Since Windows employs a user-independent pattern to gradually overwrite the files it throws on the free space, an unauthorized person can restore your “deleted” auto-recovery files weeks, months, or, in extreme cases, even years after MS Office, or OpenOffice “deleted” them.
As a conclusion, the recovery of your deleted auto-recovery files is possible because both MS Office and OpenOffice avail of the default Windows deletion, instead of performing secure deletion.
In what format can deleted auto-recovery files be restored?
The bad news is that restored auto-recovery files come back to life in plain text format regardless that the original files are securely encrypted. It is because when you want to work with an encrypted file in your document editor, your encryption software first needs to decrypt your file (or you need to do it manually) in order for the document editor to be able to use it. If the file were opened in your doc editor in its encrypted format, you could only see an ocean of scrambled data. So anytime the suite creates an auto-recovery copy, that’s going to be the replica of the decrypted (plain text) file you last worked on.
Let me give you an example: You are updating your encrypted Excel chart called “My Passwords” in OpenOffice when your laptop’s battery dies. The next time you run OpenOffice, it asks you if you want it to recover the corrupted file (using the last copy it saved). If you click Yes, voila!, the suite presents you with a copy of your password list in plain text format. How could OpenOffice restore the encrypted file in plain text format? Simply because it saved a copy of the plain text file you were working on before the crash occurred.

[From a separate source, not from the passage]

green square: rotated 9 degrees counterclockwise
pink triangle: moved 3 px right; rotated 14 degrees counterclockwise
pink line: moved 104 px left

Why do the suites not perform secure deletion?
The simple reason why the suites prefer the default Windows deletion is that it saves valuable time and resources for them and you. Secure deletion takes longer time than the default Windows deletion does, because of the meticulous overwriting process. However, when it comes to privacy security, the extra time secure deletion requires is a price worth paying. All the more so since there is an easy workaround the issue.
What’s the solution?
There are two things you need to do in order to tackle the privacy issue posed by auto-recovery copies:
- Disable Auto-recovery and enable Backup instead in MS Office, or OpenOffice and change the default location of the backup folders to an encrypted safe. This way your backup copies are securely stored and unsaved docs can be recovered in case there is a system crash, power failure, or application failure.
- With the help of a data erasure, or privacy protection software schedule an overnight wipe to get rid of the remains of deleted auto-recovery files that have accumulated on your hard drive so far. After the thorough wiping, no file recovery programs will be able restore the previously deleted auto-recovery copies from the disk.
Implementing these privacy measures will help you protect the security of your encrypted files while handling them with MS Office and OpenOffice.